» Information provided
|---|

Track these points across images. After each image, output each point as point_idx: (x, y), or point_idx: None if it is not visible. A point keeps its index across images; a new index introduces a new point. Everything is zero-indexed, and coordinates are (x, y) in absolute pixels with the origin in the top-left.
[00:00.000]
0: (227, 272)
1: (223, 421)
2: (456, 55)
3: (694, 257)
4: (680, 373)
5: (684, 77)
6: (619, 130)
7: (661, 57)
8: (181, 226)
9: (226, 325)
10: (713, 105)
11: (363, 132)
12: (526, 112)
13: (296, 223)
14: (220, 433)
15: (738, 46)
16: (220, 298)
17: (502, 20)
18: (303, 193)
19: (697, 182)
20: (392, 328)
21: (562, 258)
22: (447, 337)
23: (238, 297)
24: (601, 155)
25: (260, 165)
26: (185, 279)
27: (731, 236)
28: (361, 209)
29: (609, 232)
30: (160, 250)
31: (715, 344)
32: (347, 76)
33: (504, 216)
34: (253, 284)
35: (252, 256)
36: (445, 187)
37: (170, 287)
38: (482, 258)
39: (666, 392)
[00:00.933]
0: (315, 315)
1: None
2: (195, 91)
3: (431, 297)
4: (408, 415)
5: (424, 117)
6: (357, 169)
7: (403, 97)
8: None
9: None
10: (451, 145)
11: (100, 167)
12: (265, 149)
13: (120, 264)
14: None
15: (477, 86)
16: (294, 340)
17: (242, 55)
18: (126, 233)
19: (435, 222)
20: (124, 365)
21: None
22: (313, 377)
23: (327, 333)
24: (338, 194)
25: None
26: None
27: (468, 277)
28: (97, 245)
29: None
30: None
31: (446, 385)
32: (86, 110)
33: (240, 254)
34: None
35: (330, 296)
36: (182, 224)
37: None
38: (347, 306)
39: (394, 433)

|---|

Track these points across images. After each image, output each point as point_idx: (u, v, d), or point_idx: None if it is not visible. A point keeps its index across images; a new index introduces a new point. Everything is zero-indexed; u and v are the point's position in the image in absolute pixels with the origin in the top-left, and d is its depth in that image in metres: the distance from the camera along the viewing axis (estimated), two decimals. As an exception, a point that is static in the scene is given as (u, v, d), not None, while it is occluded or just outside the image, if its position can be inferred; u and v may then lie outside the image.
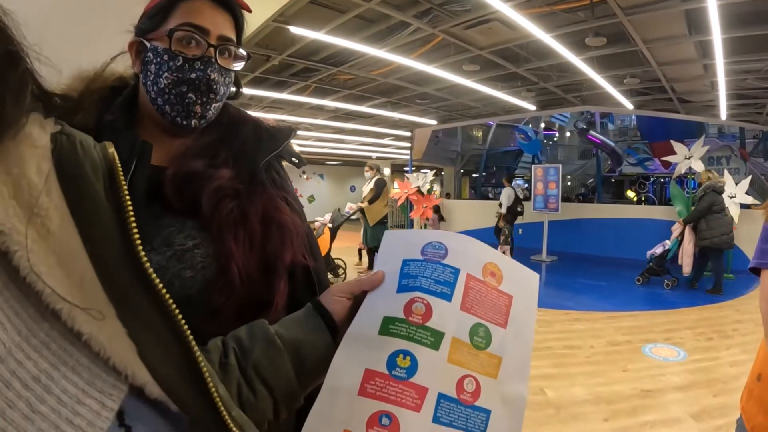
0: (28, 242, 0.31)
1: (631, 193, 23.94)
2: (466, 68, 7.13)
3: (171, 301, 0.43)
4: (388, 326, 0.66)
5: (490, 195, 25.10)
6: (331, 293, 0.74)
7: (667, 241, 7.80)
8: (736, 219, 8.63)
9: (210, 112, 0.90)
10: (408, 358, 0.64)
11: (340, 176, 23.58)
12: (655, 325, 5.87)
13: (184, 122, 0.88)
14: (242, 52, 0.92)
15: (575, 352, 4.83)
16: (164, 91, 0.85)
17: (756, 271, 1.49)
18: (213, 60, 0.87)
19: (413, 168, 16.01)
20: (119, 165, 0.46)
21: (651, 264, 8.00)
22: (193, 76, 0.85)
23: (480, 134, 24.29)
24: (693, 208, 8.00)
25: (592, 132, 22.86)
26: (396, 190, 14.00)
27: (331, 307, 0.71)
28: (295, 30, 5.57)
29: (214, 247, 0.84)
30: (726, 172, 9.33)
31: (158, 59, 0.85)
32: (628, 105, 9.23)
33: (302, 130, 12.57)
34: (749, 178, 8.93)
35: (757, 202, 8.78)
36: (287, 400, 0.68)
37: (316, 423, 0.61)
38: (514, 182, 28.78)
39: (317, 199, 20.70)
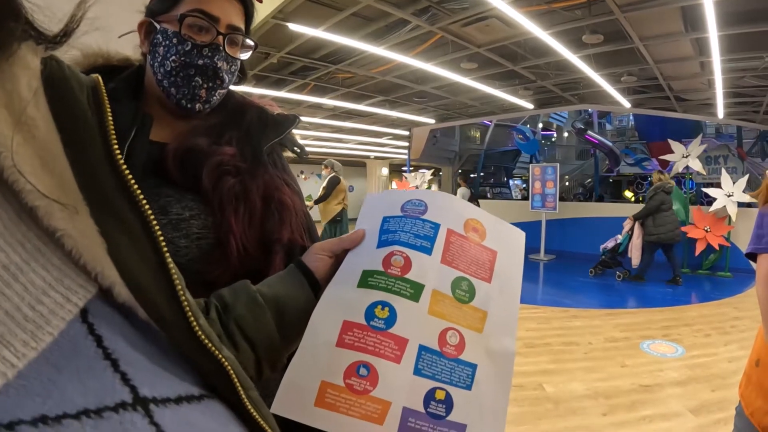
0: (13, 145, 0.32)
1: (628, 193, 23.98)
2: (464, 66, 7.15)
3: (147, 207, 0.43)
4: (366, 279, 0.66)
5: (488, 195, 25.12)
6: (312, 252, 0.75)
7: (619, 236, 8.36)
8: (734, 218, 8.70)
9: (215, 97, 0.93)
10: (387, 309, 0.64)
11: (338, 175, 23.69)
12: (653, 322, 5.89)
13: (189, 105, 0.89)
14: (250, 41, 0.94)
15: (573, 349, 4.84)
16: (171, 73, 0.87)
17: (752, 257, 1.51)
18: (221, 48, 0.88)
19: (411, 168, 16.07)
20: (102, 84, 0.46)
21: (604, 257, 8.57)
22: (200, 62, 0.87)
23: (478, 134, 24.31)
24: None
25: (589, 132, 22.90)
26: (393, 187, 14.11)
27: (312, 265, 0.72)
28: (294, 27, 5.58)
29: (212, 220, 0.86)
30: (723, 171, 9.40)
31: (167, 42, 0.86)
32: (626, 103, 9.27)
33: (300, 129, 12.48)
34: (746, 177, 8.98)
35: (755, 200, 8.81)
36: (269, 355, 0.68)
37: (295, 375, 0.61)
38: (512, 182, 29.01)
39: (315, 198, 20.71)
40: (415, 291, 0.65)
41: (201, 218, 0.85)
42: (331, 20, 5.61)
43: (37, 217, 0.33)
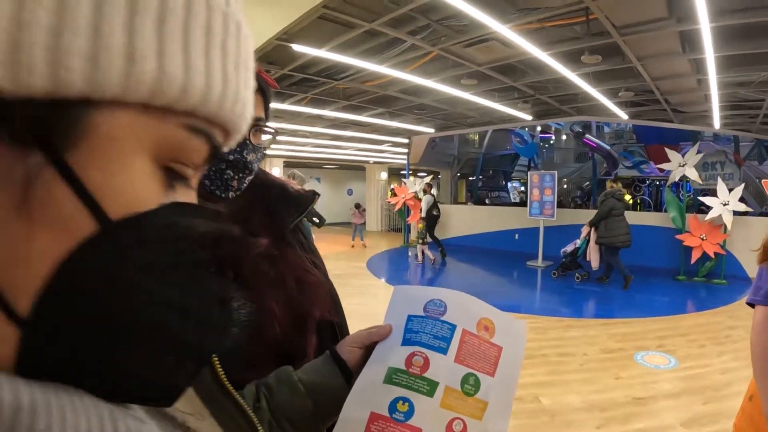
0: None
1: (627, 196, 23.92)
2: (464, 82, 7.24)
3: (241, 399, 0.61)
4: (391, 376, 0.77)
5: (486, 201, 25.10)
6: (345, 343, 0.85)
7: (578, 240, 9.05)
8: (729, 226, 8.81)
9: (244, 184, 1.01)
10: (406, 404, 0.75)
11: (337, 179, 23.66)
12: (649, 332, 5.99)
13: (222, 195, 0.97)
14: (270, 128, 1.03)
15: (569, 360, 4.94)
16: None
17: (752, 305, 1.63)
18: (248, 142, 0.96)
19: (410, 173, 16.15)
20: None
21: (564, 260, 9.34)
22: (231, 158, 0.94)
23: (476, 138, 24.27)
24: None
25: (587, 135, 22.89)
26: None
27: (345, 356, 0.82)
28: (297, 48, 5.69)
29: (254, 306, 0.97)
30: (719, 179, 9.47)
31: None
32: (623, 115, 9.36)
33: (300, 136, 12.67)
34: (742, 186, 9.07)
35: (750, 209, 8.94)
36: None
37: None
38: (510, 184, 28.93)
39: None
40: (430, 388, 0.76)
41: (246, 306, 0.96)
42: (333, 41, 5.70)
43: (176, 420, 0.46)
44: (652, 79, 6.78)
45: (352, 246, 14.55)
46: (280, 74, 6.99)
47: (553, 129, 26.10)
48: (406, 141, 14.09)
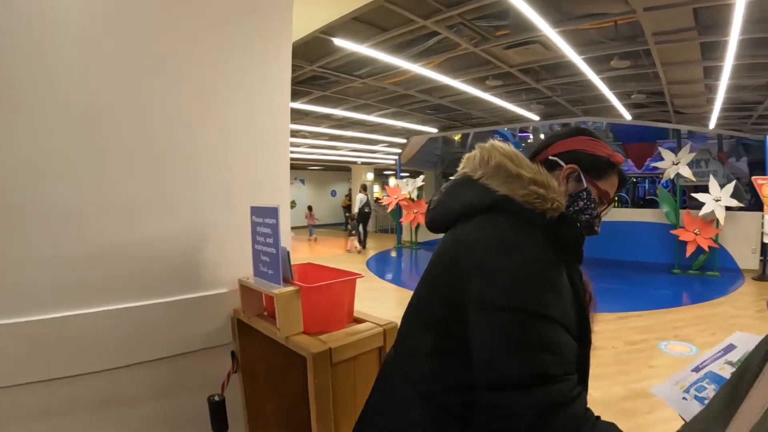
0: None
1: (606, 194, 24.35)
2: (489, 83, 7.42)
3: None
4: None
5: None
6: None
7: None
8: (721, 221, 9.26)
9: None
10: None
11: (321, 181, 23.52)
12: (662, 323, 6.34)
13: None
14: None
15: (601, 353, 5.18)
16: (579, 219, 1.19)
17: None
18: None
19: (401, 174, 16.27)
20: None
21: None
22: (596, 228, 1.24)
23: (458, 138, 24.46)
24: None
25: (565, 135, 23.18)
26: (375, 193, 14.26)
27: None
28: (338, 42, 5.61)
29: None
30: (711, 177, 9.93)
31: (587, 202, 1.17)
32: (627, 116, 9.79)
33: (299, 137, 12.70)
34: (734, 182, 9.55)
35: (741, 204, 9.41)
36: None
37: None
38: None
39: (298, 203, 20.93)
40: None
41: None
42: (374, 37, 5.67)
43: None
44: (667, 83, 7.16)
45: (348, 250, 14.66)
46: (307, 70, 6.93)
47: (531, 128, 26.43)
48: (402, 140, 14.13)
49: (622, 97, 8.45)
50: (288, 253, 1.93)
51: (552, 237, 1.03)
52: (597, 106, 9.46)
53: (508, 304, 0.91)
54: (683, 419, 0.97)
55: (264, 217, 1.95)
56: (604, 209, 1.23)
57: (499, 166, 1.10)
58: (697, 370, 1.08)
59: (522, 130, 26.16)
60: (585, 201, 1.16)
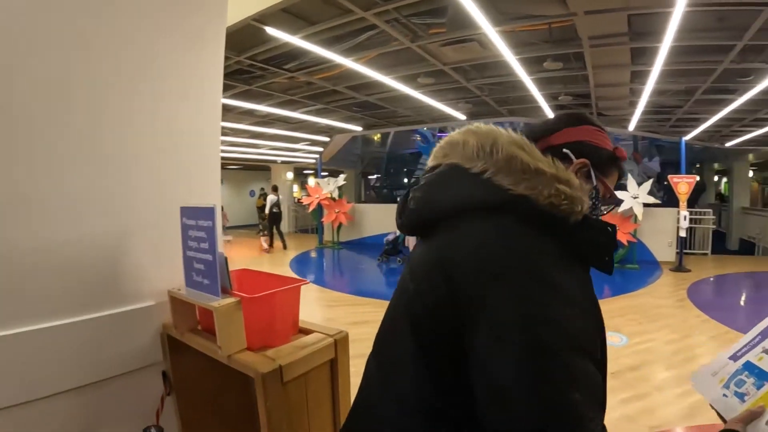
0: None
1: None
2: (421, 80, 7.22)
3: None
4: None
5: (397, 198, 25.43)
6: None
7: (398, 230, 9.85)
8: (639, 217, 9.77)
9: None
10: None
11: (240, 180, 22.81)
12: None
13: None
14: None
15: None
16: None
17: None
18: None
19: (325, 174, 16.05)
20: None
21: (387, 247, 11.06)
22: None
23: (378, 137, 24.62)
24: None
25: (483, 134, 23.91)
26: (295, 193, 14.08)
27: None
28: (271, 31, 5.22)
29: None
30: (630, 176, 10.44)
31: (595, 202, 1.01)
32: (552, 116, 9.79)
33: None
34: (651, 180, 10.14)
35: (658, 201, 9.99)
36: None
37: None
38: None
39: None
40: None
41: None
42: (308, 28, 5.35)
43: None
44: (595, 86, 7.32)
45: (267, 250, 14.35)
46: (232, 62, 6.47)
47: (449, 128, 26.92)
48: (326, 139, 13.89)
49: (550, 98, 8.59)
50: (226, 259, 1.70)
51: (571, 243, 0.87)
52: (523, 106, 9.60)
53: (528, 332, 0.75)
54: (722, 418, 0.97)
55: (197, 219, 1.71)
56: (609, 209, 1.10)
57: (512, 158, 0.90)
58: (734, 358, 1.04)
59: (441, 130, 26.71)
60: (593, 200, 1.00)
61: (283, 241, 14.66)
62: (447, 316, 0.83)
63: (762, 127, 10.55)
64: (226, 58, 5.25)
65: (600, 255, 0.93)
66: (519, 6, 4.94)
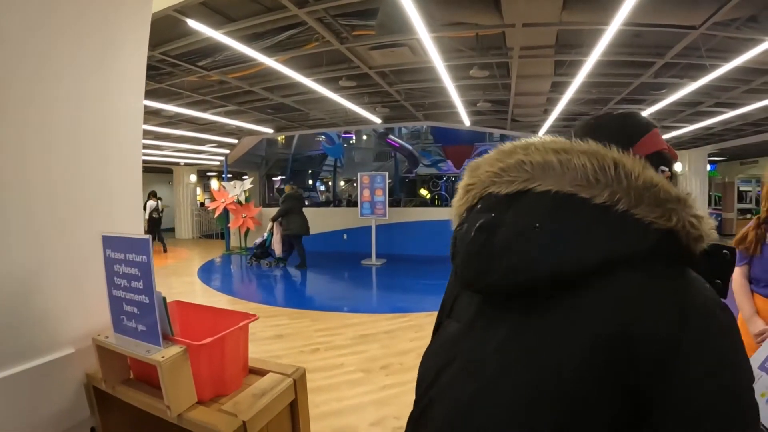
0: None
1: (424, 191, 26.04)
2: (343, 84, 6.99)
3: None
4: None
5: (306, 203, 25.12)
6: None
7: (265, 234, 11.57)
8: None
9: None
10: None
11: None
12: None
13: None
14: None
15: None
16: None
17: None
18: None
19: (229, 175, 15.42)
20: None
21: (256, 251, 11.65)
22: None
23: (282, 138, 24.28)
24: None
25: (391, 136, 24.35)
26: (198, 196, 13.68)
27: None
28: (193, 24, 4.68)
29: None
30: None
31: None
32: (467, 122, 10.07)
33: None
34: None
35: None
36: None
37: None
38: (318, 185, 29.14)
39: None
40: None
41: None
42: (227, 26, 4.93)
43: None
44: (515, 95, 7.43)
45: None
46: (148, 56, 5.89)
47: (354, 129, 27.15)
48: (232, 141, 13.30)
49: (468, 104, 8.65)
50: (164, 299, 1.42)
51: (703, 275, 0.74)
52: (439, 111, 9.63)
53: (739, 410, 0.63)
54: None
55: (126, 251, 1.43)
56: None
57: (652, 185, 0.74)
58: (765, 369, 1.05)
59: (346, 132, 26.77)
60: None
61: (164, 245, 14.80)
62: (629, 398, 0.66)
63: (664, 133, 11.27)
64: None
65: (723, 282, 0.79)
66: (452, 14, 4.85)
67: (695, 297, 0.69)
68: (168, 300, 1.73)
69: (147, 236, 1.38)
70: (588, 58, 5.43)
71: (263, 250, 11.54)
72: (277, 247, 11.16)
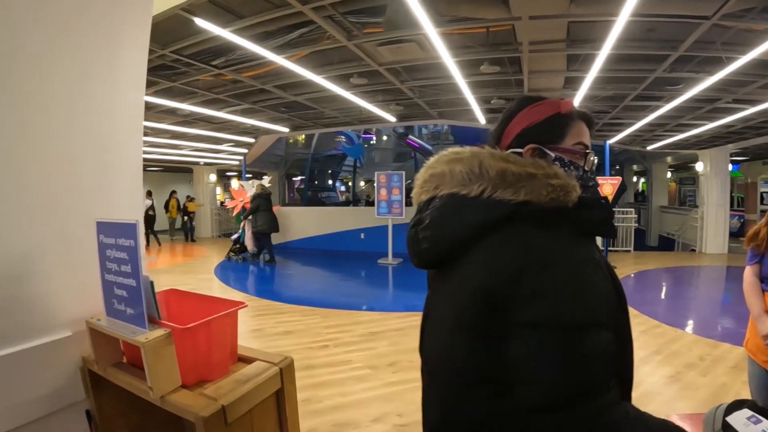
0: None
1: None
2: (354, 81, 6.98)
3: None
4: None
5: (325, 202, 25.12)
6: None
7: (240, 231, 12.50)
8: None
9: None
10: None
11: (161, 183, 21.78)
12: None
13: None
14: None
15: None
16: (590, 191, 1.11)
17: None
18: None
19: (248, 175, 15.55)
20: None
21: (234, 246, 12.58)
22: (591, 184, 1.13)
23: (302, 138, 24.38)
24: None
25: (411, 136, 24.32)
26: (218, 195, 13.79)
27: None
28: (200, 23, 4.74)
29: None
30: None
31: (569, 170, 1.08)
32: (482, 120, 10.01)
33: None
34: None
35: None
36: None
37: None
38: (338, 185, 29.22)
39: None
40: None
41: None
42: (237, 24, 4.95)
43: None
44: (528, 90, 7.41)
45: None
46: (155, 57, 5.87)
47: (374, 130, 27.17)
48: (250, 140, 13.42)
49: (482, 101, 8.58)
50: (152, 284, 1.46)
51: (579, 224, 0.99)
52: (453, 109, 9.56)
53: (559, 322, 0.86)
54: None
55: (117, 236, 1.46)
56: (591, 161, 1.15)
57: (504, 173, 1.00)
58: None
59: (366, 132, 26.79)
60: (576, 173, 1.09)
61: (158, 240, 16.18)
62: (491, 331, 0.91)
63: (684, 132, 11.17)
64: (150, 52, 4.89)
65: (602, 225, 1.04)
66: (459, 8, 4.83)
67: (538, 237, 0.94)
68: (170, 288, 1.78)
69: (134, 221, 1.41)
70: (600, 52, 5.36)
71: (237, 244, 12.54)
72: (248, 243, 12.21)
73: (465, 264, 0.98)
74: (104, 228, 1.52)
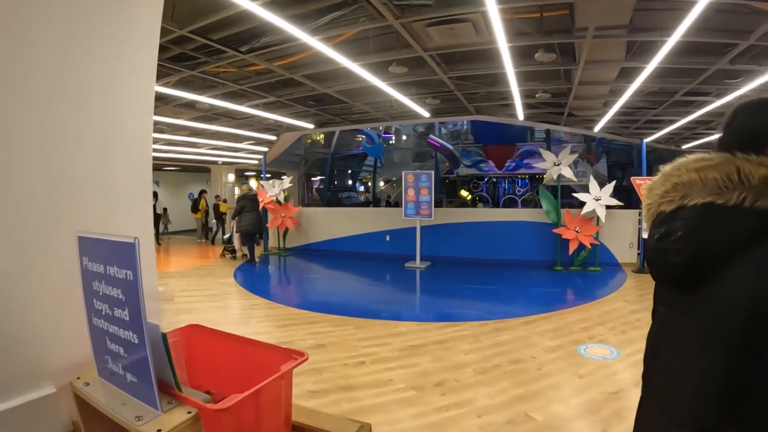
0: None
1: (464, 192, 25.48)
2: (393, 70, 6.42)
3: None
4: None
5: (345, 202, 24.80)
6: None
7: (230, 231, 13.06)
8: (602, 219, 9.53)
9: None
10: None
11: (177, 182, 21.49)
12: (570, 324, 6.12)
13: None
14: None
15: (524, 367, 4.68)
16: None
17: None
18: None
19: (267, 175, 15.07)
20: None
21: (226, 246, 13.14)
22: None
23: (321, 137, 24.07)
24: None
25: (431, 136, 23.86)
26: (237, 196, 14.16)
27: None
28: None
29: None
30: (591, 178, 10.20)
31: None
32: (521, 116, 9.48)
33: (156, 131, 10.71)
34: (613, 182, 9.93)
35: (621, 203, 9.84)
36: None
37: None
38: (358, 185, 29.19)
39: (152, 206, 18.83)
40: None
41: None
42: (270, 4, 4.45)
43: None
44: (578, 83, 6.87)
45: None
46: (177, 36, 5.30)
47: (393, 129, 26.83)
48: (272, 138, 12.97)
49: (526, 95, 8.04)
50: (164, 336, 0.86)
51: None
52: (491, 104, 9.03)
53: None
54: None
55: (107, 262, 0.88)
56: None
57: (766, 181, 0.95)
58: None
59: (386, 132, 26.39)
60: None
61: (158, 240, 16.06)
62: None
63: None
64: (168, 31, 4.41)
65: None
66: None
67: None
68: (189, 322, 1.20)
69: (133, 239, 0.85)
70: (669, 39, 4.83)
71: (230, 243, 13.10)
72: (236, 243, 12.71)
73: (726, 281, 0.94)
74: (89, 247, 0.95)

|---|

» Brief
What belongs in the answer is each line above from the line with "1: (631, 193, 23.94)" to the line with "42: (331, 20, 5.61)", inclusive, reproduced exactly and free of pictures.

» Written answer
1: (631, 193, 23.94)
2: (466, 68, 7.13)
3: (171, 301, 0.43)
4: (388, 326, 0.66)
5: (490, 195, 25.10)
6: (331, 293, 0.74)
7: (667, 241, 7.80)
8: (736, 219, 8.63)
9: (210, 112, 0.90)
10: (408, 358, 0.64)
11: (340, 176, 23.58)
12: (655, 325, 5.87)
13: (184, 122, 0.88)
14: (242, 52, 0.92)
15: (575, 352, 4.83)
16: (164, 91, 0.85)
17: (756, 271, 1.49)
18: (213, 60, 0.87)
19: (413, 168, 16.01)
20: (119, 165, 0.46)
21: (651, 264, 8.00)
22: (193, 76, 0.85)
23: (480, 134, 24.29)
24: (693, 208, 8.00)
25: (592, 132, 22.86)
26: (396, 190, 14.00)
27: (331, 307, 0.71)
28: (295, 30, 5.57)
29: (214, 247, 0.84)
30: (726, 172, 9.33)
31: (158, 59, 0.85)
32: (628, 105, 9.23)
33: (302, 130, 12.57)
34: (749, 178, 8.93)
35: (757, 202, 8.78)
36: (287, 400, 0.68)
37: (316, 423, 0.61)
38: (514, 182, 28.78)
39: (317, 199, 20.70)
0: (13, 145, 0.32)
1: (628, 193, 23.98)
2: (464, 66, 7.15)
3: (147, 207, 0.43)
4: (366, 279, 0.66)
5: (488, 195, 25.12)
6: (312, 252, 0.75)
7: (619, 236, 8.36)
8: (734, 218, 8.70)
9: (215, 97, 0.93)
10: (387, 309, 0.64)
11: (338, 175, 23.69)
12: (653, 322, 5.89)
13: (189, 105, 0.89)
14: (250, 41, 0.94)
15: (573, 349, 4.84)
16: (171, 73, 0.87)
17: (752, 257, 1.51)
18: (221, 48, 0.88)
19: (411, 168, 16.07)
20: (102, 84, 0.46)
21: (604, 257, 8.57)
22: (200, 62, 0.87)
23: (478, 134, 24.31)
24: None
25: (589, 132, 22.90)
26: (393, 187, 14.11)
27: (312, 265, 0.72)
28: (294, 27, 5.58)
29: (212, 220, 0.86)
30: (723, 171, 9.40)
31: (167, 42, 0.86)
32: (626, 103, 9.27)
33: (300, 129, 12.48)
34: (746, 177, 8.98)
35: (755, 200, 8.81)
36: (269, 355, 0.68)
37: (295, 375, 0.61)
38: (512, 182, 29.01)
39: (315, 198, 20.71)
40: (415, 291, 0.65)
41: (201, 218, 0.85)
42: (331, 20, 5.61)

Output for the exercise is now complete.